# Lauren Langman



## Old Shep (Oct 17, 2010)

Anyone attended any of her training events? I've just registered for her "naughty but nice" seminar in the hope of learning a new approach to Dukes reactivity.


----------



## Burrowzig (Feb 18, 2009)

A friend has been to some of her agility holidays (twice, I think). Well worth the journey from Lancashire, she said.


----------



## smokeybear (Oct 19, 2011)

No, I have never attended any of her workshops and am very unlikely to (unless I take up agility)


----------



## Twiggy (Jun 24, 2010)

Is she the agility instructor from Devon? I've seen some of her videos.


----------



## speug (Nov 1, 2011)

I've been to one of her agility workshops and am booked into another 3 in a couple of weeks. She's really good at explaining things - nothing earth shatteringly new but puts it in a way that makes you think twice and make mental connections between the things you just do.
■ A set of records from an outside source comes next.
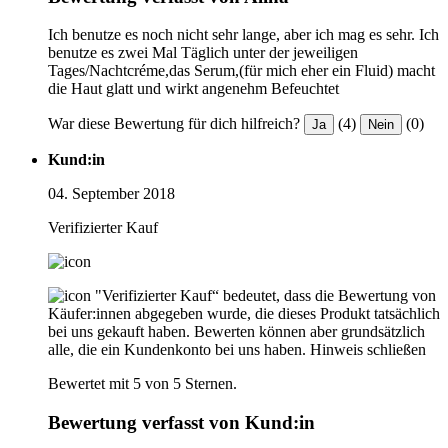
Ich benutze es noch nicht sehr lange, aber ich mag es sehr. Ich
benutze es zwei Mal Täglich unter der jeweiligen
Tages/Nachtcréme,das Serum,(für mich eher ein Fluid) macht
die Haut glatt und wirkt angenehm Befeuchtet
War diese Bewertung für dich hilfreich?
(4)
(0)
Ja
Nein
Kund:in
04. September 2018
Verifizierter Kauf
"Verifizierter Kauf“ bedeutet, dass die Bewertung von
Käufer:innen abgegeben wurde, die dieses Produkt tatsächlich
bei uns gekauft haben. Bewerten können aber grundsätzlich
alle, die ein Kundenkonto bei uns haben.
Hinweis schließen
Bewertet mit 5 von 5 Sternen.
Bewertung verfasst von Kund:in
And I'd have liked to go to some of the talks she's doing while she's up in Scotland in Feb but can't leave the pup that long (and he'll probably get more out of the puppy foundation workshop)


----------



## Old Shep (Oct 17, 2010)

Thanks everyone. As I understand it, she concentrates on focus and distraction training (well...working towards steady ness in Thrace of distractions!)

As she is agility focused, I thought it might be helpful because I still hope to do agility with the wee [email protected]!

He's been awful the last two days- clearly having a break from new dogs for the last 6 weeks has not had the result I thought it might have.


----------



## tantrumbean (Aug 23, 2011)

I have been to one of her reactive dog workshops, I have to say it didn't teach me anything I didn't know. Lauren is great for agility - would love to go to one of her agility camps, but remember she is not a behaviourist! I don't know you, but from the posts I've seen on here, you have done quite a lot of work with your dog and know the usual stuff about how to work on reactivity, therefore it might not teach you anything new either. Admittedly, I don't know how much more in-depth the Naughty but Nice camps are compared to the workshop I did, which was only a few hours, but looking at the advertising video, there doesn't seem to be too much difference (I might be wrong).


----------



## Sarahliz100 (Jan 5, 2014)

Is this the devon dogs naughty but nice camp? If so I'm planning on doing the one in May!


----------



## tantrumbean (Aug 23, 2011)

Yup, it's Devon Dogs


----------



## Sarahliz100 (Jan 5, 2014)

Ah - looks like I dithered too long whilst trying to change my shifts at work and the last place has gone. I'll await your review if you're going in May Old Shep and maybe consider October instead.


----------



## smokeybear (Oct 19, 2011)

If I was thinking of attending a workshop on reactive dogs then I would probably go to Paddy Driscoll, Hannah Wright, Sian Ryan, Lynda Taylor etc


----------



## Amy-manycats (Jun 15, 2009)

Also been to an agility one. She is excellent at reading handlers and their dogs, tweaking the exercises to suit the partnership. Nothing I didn't already know, but clearly and concisely done. Also impressed on how well she managed the group of us and how the exercises were just the right length before breaking off.

After all of that I actually came away disappointed as we didn't cover what I thought I signed up for! Would go to another, but found it fairly pricey.


----------



## Dogless (Feb 26, 2010)

Old Shep said:


> Thanks everyone. As I understand it, she concentrates on focus and distraction training (well...working towards steady ness in Thrace of distractions!)
> 
> As she is agility focused, I thought it might be helpful because I still hope to do agility with the wee [email protected]!
> 
> *He's been awful the last two days- clearly having a break from new dogs for the last 6 weeks has not had the result I thought it might have.*


I wonder if the stress from the past few days at home has lowered his threshold for reactivity across the board?


----------